Der stern – das Magazin mit den Hitler-Tagebüchern – fürchtete um seine Autorität und beantragte am Landgericht Hamburg den Erlass einer einstweiligen Verfügung. Nach damaliger – inzwischen vom Bundesverfassungsgericht abgestellter – Unsitte konnte man gegen einen Antragsgegner einseitig im Geheimen verhandeln und einen Unterlassungstitel erwirken.
Die damalige Kammervorsitzende Frau Dr. Käfer hatte die Unterlassungen abgelehnt, weil sie die Äußerung vom Recht auf Meinungsfreiheit gedeckt sah. Doch der Senatsvorsitzende Richter Andreas Buske im OLG Hamburg bewertete den Großteil der Kritik als Tatsachenbehauptung. Dem Blogger, dem in Abwesenheit der Prozess gemacht worden war, präsentierte man die Rechnung von zwei Instanzen.

- - - - - - -

### Was zu tun ist
a) Fasse den Text über das Verfahren des stern gegen einen Blogger in zwei Sätzen zusammen.
b) Führe den Text über das Verfahren des stern gegen den Blogger ab seinem letzten Satz weiter.
Die Datensätze stammen aus einer anderen Quelle.

- - - - - - -

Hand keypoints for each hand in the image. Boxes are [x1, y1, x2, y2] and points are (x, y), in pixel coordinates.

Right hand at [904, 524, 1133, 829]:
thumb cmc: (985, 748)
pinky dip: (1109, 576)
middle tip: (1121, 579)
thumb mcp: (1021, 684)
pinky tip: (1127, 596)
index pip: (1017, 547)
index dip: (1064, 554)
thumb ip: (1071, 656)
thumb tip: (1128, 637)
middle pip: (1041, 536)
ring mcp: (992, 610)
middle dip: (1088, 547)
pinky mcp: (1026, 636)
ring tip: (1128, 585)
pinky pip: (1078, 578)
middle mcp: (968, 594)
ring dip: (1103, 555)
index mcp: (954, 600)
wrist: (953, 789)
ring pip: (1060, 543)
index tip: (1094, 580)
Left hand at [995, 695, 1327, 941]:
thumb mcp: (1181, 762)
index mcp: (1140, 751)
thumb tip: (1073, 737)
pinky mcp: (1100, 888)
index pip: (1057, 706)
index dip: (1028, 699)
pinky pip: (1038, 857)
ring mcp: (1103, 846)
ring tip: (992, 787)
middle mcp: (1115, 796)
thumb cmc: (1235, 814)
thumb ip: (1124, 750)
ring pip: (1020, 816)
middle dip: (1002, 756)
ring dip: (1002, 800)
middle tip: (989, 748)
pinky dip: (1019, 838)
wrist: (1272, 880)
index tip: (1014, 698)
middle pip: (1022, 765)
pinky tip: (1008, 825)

- - - - - - -

### Lösungen zur Übung
a) Der stern beantragte am Landgericht Hamburg eine einstweilige Verfügung, was damals einseitig und im Geheimen gegen einen Antragsgegner möglich war. Die Kammervorsitzende Dr. Käfer lehnte die Unterlassungen wegen der Meinungsfreiheit ab, doch Richter Andreas Buske am OLG Hamburg wertete den Großteil der Kritik als Tatsachenbehauptung, und dem Blogger, dem in Abwesenheit der Prozess gemacht worden war, wurde die Rechnung von zwei Instanzen präsentiert.

b)
Dem Blogger wurde verboten,
a. den Antragsteller zu 1) als „Nachrichtenfälscher“ zu bezeichnen; und/oder b. der Antragsteller zu 1) produziere „Falschmeldungen zu Propagandazwecken“ und/oder c. den Antragsteller zu 1) als „Fake-News-Produzent“ zu bezeichnen und/oder d. der Antragsteller zu 1) verbreite eine „offenkundige Lügengeschichte“: und/oder
im Verhältnis zu beiden Antragstellern, die Äußerung, die Antragsteller verbreiteten ,,Lügen“, zu verbreiten und/oder verbreiten zu lassen;
Dabei blieb man im Widerspruchsverfahren sowie dann in der Hauptsacheklage, der sich der Blogger in zwei Instanzen stellte.
Auch der vom Blogger angerufene Presserat – das überflüssigste Gremium, das man sich denken kann – war keine Hilfe.
Acht Jahre nach Beginn dieses absurden Medienprozesses nun hob der Bundesgerichtshof diese Posse auf ganzer Linie auf und erkannte auf Meinungsfreiheit.
Damit wurde vermutlich das letzte Fehlurteil von Andreas Buske neutralisiert. Hierzu beizutragen war mir Freude und Ehre zugleich.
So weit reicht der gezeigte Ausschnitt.